EXERCISE DIRECTIONS: Update all of the lines below by changing every "series" to "data series" and keeping everything else the same. Leave the pictures out of your answer.

DATA FOR THIS EXERCISE below:

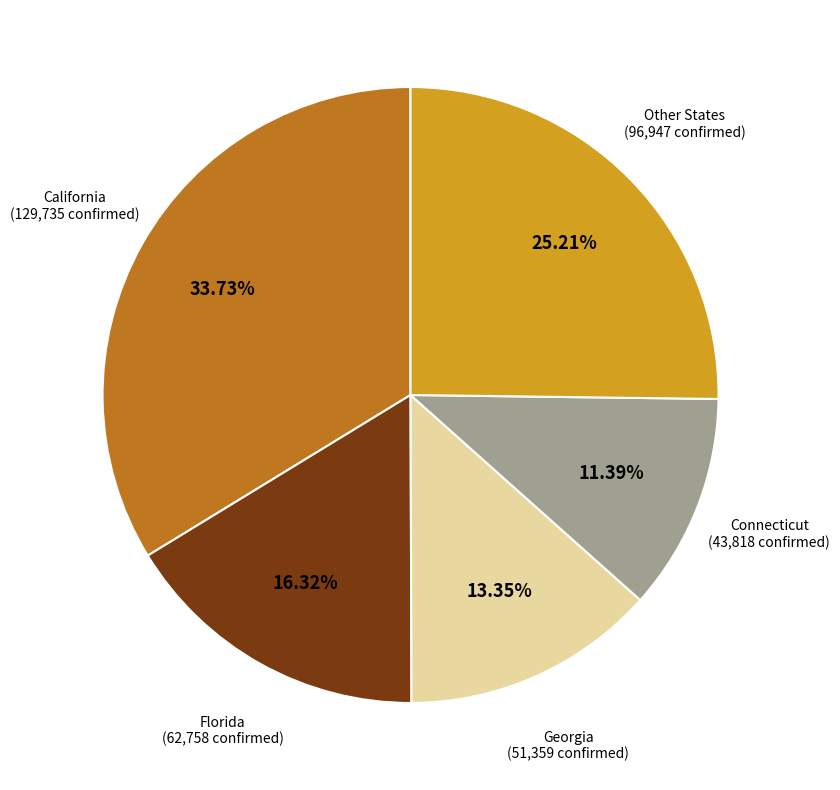

Does any single category account for the majority?

No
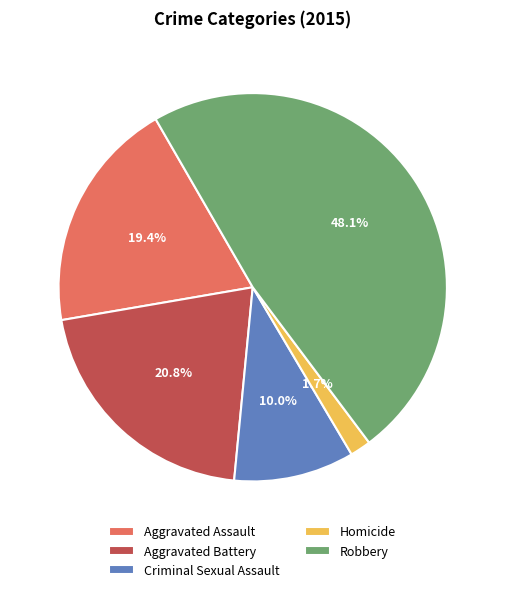

To the nearest percent, what is the difference between the largest and smallest slice percentages?

46%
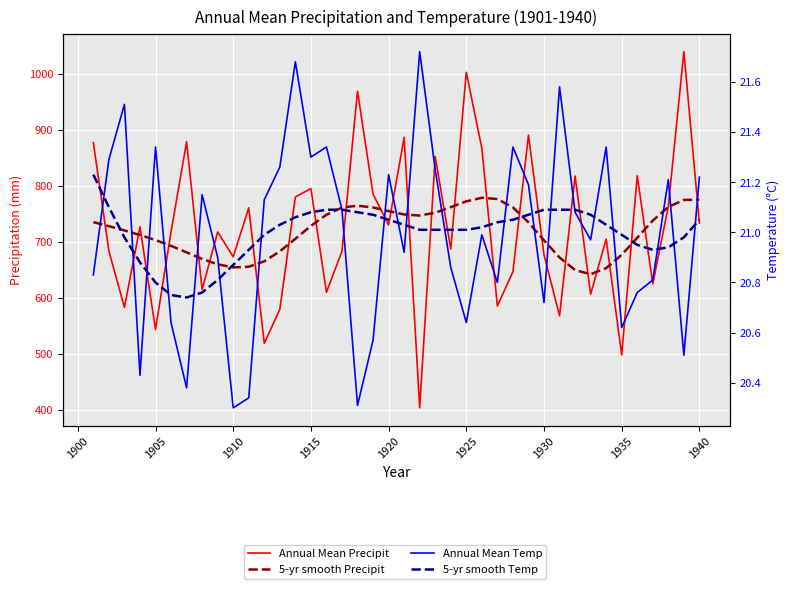

Which series has the largest total across all categories?

Annual Mean Precipit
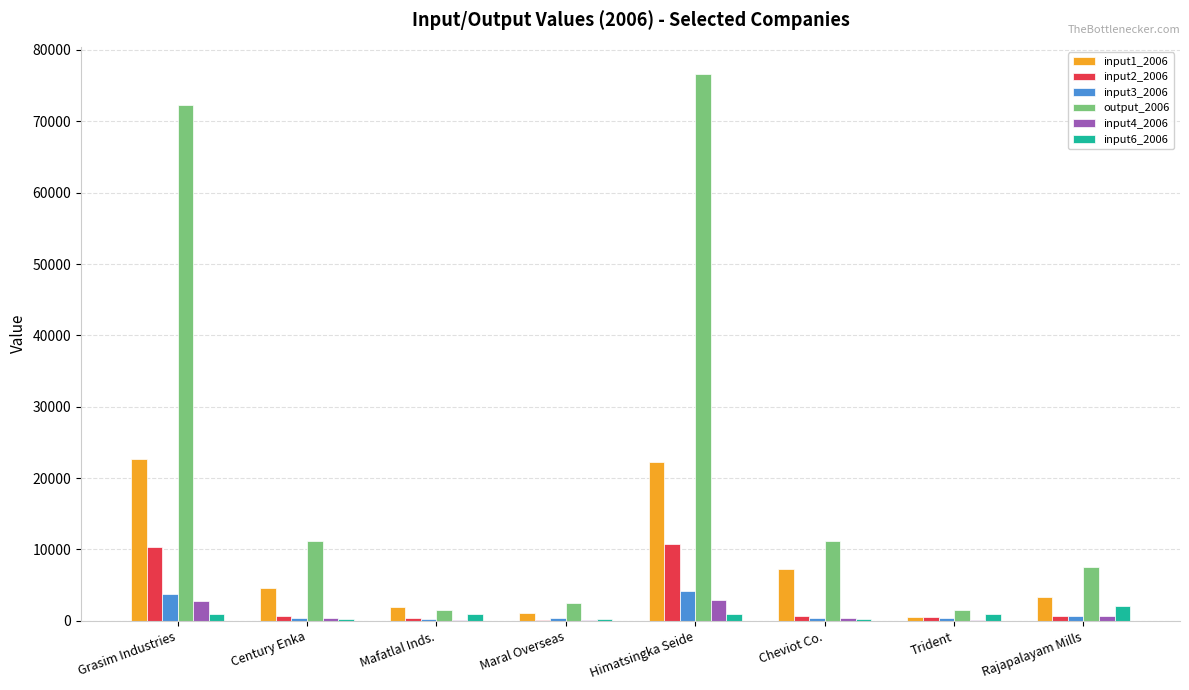

What is the maximum value shown in the chart?

76610.8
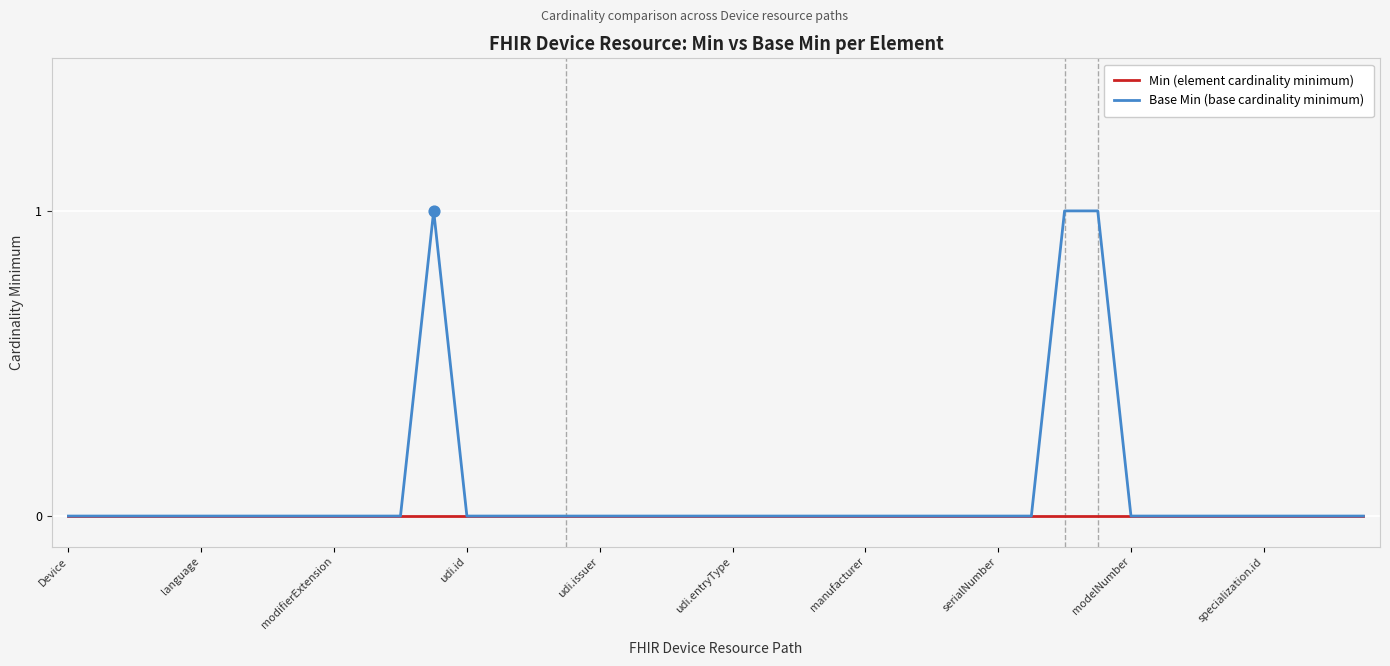

Rank the series by their maximum value, from lowest to highest.

Min (element cardinality minimum), Base Min (base cardinality minimum)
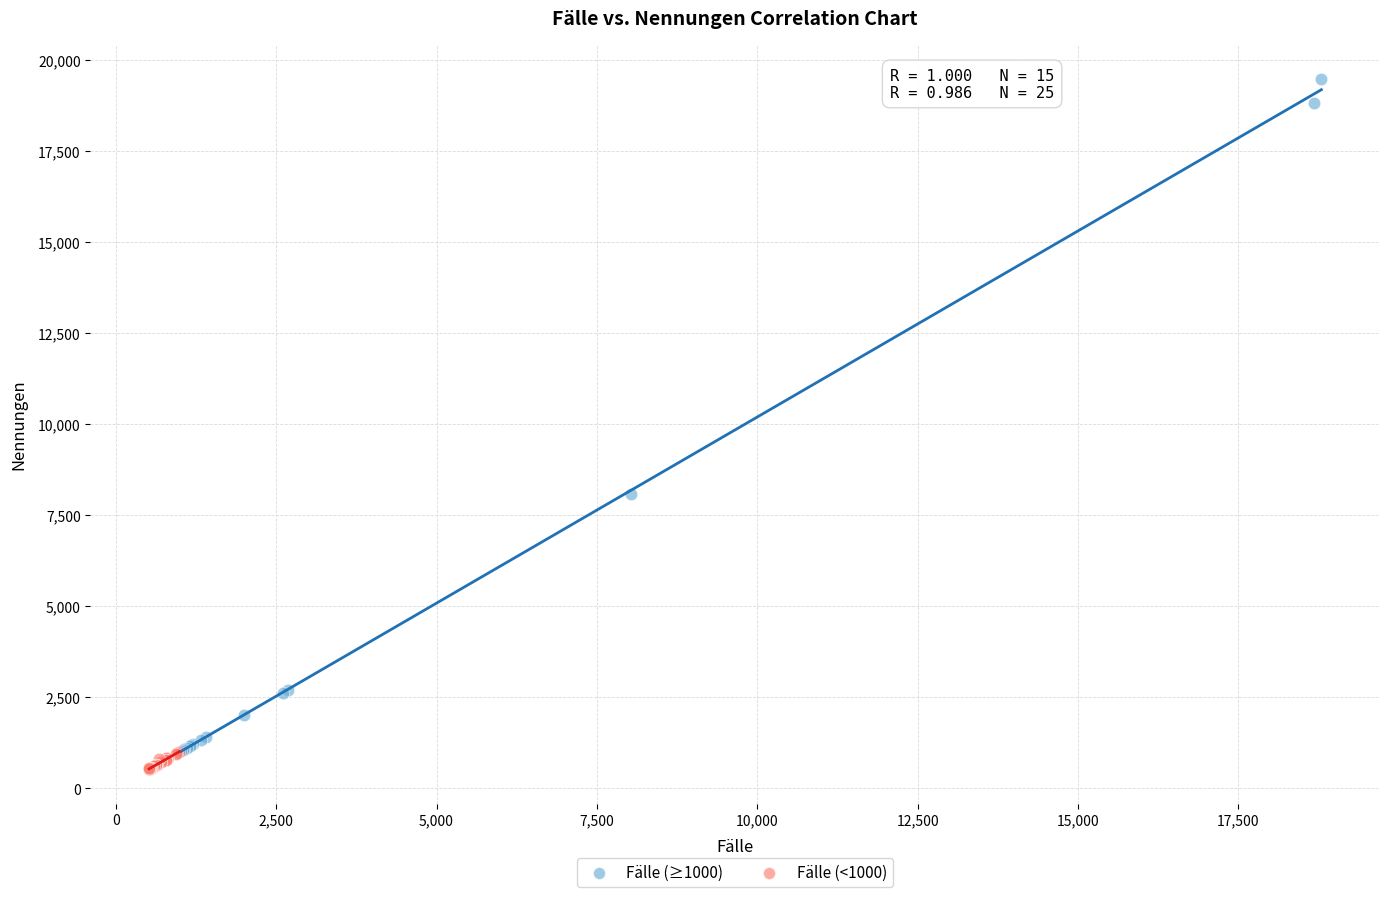

Which series has the widest spread of Y values?

Fälle (≥1000)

End of DATA FOR THIS EXERCISE.

ANSWER SPACE:
Does any single category account for the majority?

No

To the nearest percent, what is the difference between the largest and smallest slice percentages?

46%

Which data series has the largest total across all categories?

Annual Mean Precipit

What is the maximum value shown in the chart?

76610.8

Rank the data series by their maximum value, from lowest to highest.

Min (element cardinality minimum), Base Min (base cardinality minimum)

Which data series has the widest spread of Y values?

Fälle (≥1000)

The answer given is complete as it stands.